Marty Supreme est le nouveau film phénomène d'Hollywood, plus gros budget de A24, le fameux studio qui valide des projets plus risqués que d'autres et attire les acteurs, mais aussi se trouve surcoté ici et favori pour les Oscars et n'est pas le chef d'oeuvre dit partout.
Ici, on a rien contre Timothée Chalamet, apprécié ses derniers films et prestations, mais il faut avouer que ce Marty Supreme est un festival non stop de l'acteur. On le voit dans presque chaque scène, campant un personnage antipathique, narcissique, gouailleur, n'hésitant pas à manipuler tout le monde pour arriver à ses fins etc. C'est totalement épuisant à la longue et on frôle l'indigestion, malgré l'implication indéniable du comédien, producteur aussi du projet, c'est le premier point faible du métrage.
Par la suite, le scénario multiplie les rebondissements les plus "abracadabrantesques", farfelus au possible, frisant l'hystérie collective (avec le chien) et devient vite également fatigant et assommant. De ce fait, au casting on retrouve Abel Ferrara, oui le réalisateur culte, un peu surcoté des années 80 dans la peau d'un gangster complètement déjanté, on ne vous dit que ça.
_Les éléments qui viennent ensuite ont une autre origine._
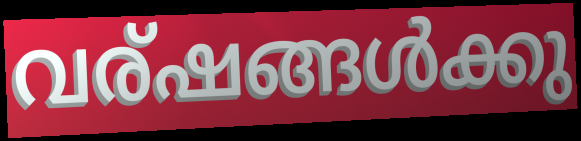
വര്ഷങ്ങൾക്കു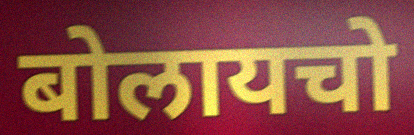
बोलायचो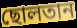
ছোলতানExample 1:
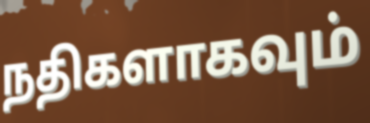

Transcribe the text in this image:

நதிகளாகவும்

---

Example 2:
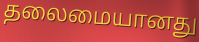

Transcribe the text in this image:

தலைமையானது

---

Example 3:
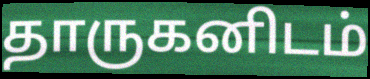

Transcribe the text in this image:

தாருகனிடம்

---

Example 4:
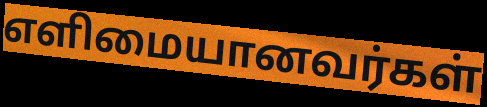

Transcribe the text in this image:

எளிமையானவர்கள்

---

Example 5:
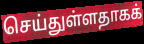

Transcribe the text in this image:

செய்துள்ளதாகக்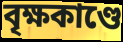
বৃক্ষকাণ্ডেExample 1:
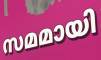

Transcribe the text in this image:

സമമായി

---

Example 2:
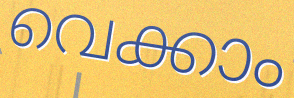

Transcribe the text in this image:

വെക്കാം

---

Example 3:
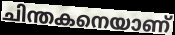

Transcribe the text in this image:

ചിന്തകനെയാണ്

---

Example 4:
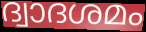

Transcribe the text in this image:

ദ്വാദശമം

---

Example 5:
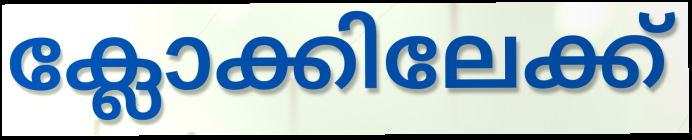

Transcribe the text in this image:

ക്ലോക്കിലേക്ക്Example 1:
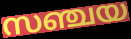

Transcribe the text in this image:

സഞ്ചയ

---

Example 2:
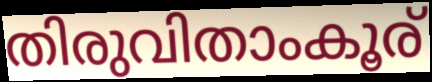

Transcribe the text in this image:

തിരുവിതാംകൂര്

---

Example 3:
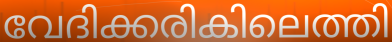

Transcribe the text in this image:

വേദിക്കരികിലെത്തി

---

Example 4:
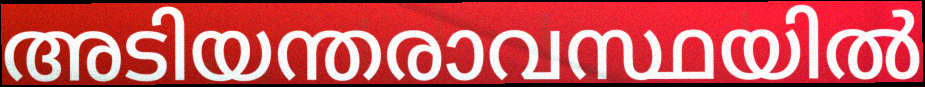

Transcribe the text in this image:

അടിയന്തരാവസ്ഥയിൽ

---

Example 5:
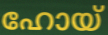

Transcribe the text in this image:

ഹോയ്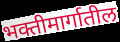
भक्तीमार्गातीलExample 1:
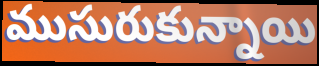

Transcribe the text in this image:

ముసురుకున్నాయి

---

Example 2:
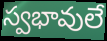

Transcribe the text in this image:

స్వభావులే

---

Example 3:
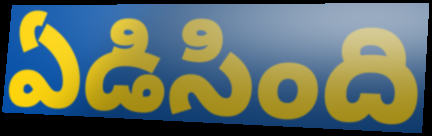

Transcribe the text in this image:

ఏడిసింది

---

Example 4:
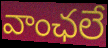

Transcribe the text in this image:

వాంఛలే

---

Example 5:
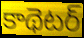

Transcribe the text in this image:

కాథెటర్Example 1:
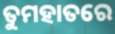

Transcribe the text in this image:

ତୁମହାତରେ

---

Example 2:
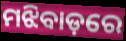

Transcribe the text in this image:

ମଝିବାଡ଼ରେ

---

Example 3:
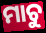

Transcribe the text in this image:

ମାଚୁ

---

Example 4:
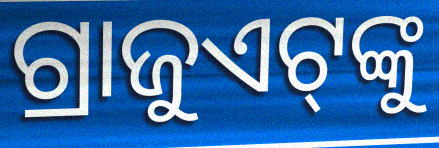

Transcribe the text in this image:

ଗ୍ରାଜୁଏଟ୍‌ଙ୍କୁ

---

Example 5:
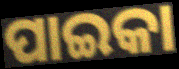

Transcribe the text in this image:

ପାଇକା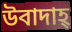
উবাদাহ্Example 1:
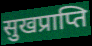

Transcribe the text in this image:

सुखप्राप्ति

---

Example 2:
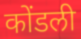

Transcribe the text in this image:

कोंडली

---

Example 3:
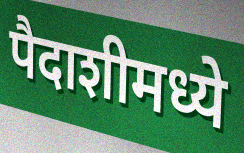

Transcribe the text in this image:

पैदाशीमध्ये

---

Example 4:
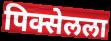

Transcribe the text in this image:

पिक्सेलला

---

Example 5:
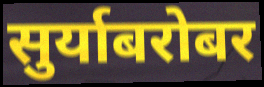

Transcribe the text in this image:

सुर्याबरोबरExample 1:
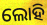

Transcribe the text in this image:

ଲୋହି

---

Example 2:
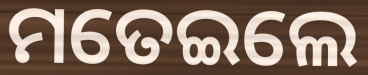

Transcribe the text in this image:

ମତେଇଲେ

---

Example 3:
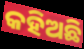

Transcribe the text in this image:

କହିଅଛି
Heureusement, quelques bonnes idées au milieu de tout ça. Une reconstitution de l'époque assez spectaculaire, on voit où est passé l'argent, quelques références où l'ombre de la Seconde Guerre Mondiale n'est pas loin et une bonne réalisation de Josh Safdie qui, avec son frère fait parti des réalisateurs qui montent. Les matches de ping-pong valent le déplacement (notamment le final à Tokyo avec le japonais), même si on soupçonne des balles numériques. Gwyneth Paltrow compose un personnage assez émouvant et touchant, malgré quelques scènes explicites. La fin n'est pas non plus celle qu'on pense et c'est quelque part tant mieux.
Mais, long, épuisant, avec un Timothée Chalamet non stop (si il n'a pas l'Oscar, c'est que l'académie sont des nuls), Marty Supreme n'est pas le chef d'oeuvre attendu, il faut vérifier si vous êtes vraiment fan de l'acteur, malgré les qualités du métrage, à vous de voir.